From: Ming Lei <ming.lei@redhat.com>
To: Pavel Begunkov <asml.silence@gmail.com>
Cc: Jens Axboe <axboe@kernel.dk>,
io-uring@vger.kernel.org, linux-block@vger.kernel.org
Subject: Re: [PATCH V6 7/8] io_uring/uring_cmd: support provide group kernel buffer
Date: Thu, 10 Oct 2024 11:28:46 +0800 [thread overview]
Message-ID: <ZwdJ7sDuHhWT61FR@fedora> (raw)

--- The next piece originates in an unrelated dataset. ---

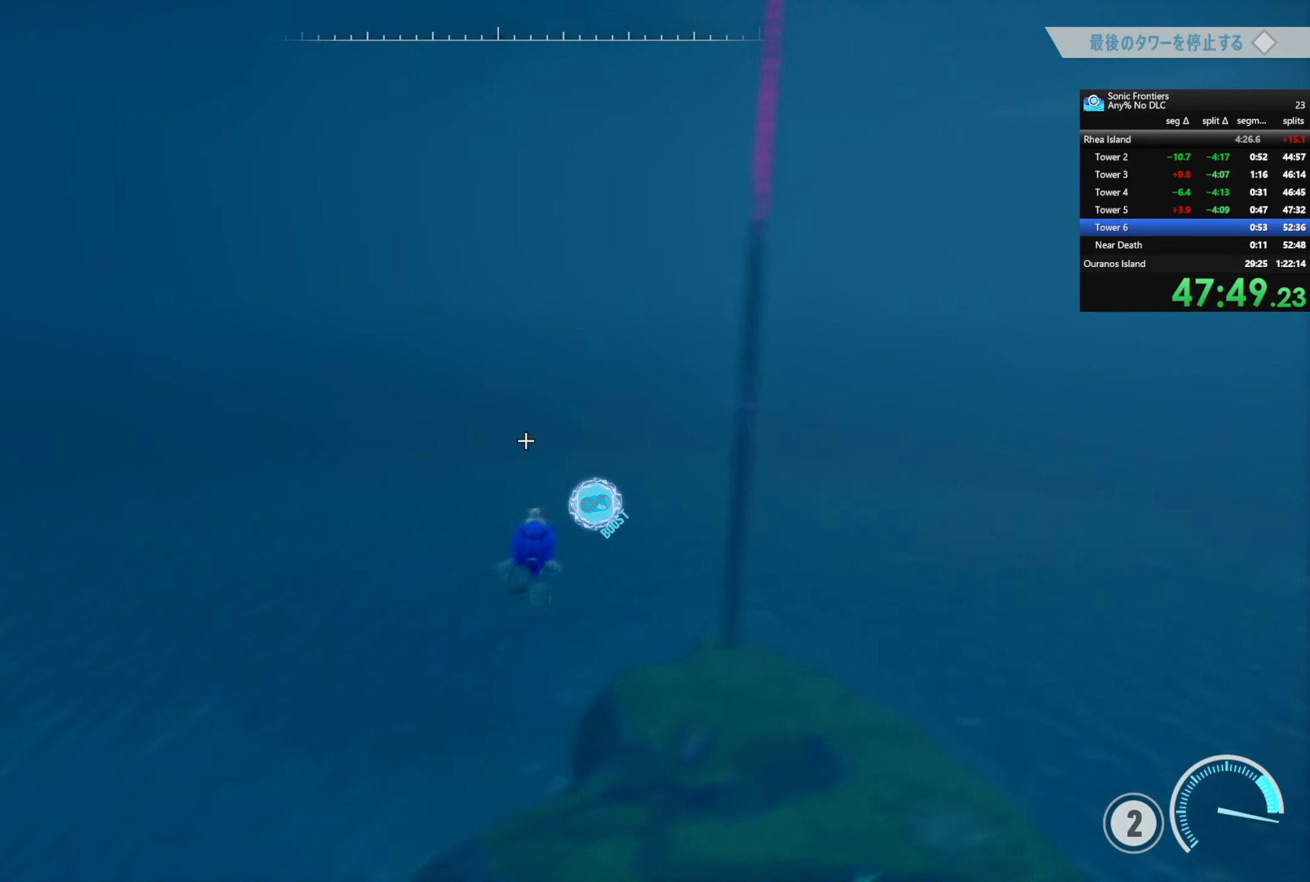
{"dt_ms": 500, "buttons": ["R2"], "left_stick": "right", "right_stick": "center", "button_events": []}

In-Reply-To: <38ad4c05-6ee3-4839-8d61-f8e1b5219556@gmail.com>
On Wed, Oct 09, 2024 at 04:14:33PM +0100, Pavel Begunkov wrote:
> On 10/6/24 09:46, Ming Lei wrote:
> > On Fri, Oct 04, 2024 at 04:44:54PM +0100, Pavel Begunkov wrote:
> > > On 9/12/24 11:49, Ming Lei wrote:
> > > > Allow uring command to be group leader for providing kernel buffer,
> > > > and this way can support generic device zero copy over device buffer.
> > > >
> > > > The following patch will use the way to support zero copy for ublk.
> > > >
> > > > Signed-off-by: Ming Lei <ming.lei@redhat.com>
> > > > ---
> > > > include/linux/io_uring/cmd.h | 7 +++++++
> > > > include/uapi/linux/io_uring.h | 7 ++++++-
> > > > io_uring/uring_cmd.c | 28 ++++++++++++++++++++++++++++
> > > > 3 files changed, 41 insertions(+), 1 deletion(-)
> > > >
> > > > diff --git a/include/linux/io_uring/cmd.h b/include/linux/io_uring/cmd.h
> > > > index 447fbfd32215..fde3a2ec7d9a 100644
> > > > --- a/include/linux/io_uring/cmd.h
> > > > +++ b/include/linux/io_uring/cmd.h
> > > > @@ -48,6 +48,8 @@ void __io_uring_cmd_do_in_task(struct io_uring_cmd *ioucmd,
> > > > void io_uring_cmd_mark_cancelable(struct io_uring_cmd *cmd,
> > > > unsigned int issue_flags);
> > > > +int io_uring_cmd_provide_kbuf(struct io_uring_cmd *ioucmd,
> > > > + const struct io_uring_kernel_buf *grp_kbuf);
> > > > #else
> > > > static inline int io_uring_cmd_import_fixed(u64 ubuf, unsigned long len, int rw,
> > > > struct iov_iter *iter, void *ioucmd)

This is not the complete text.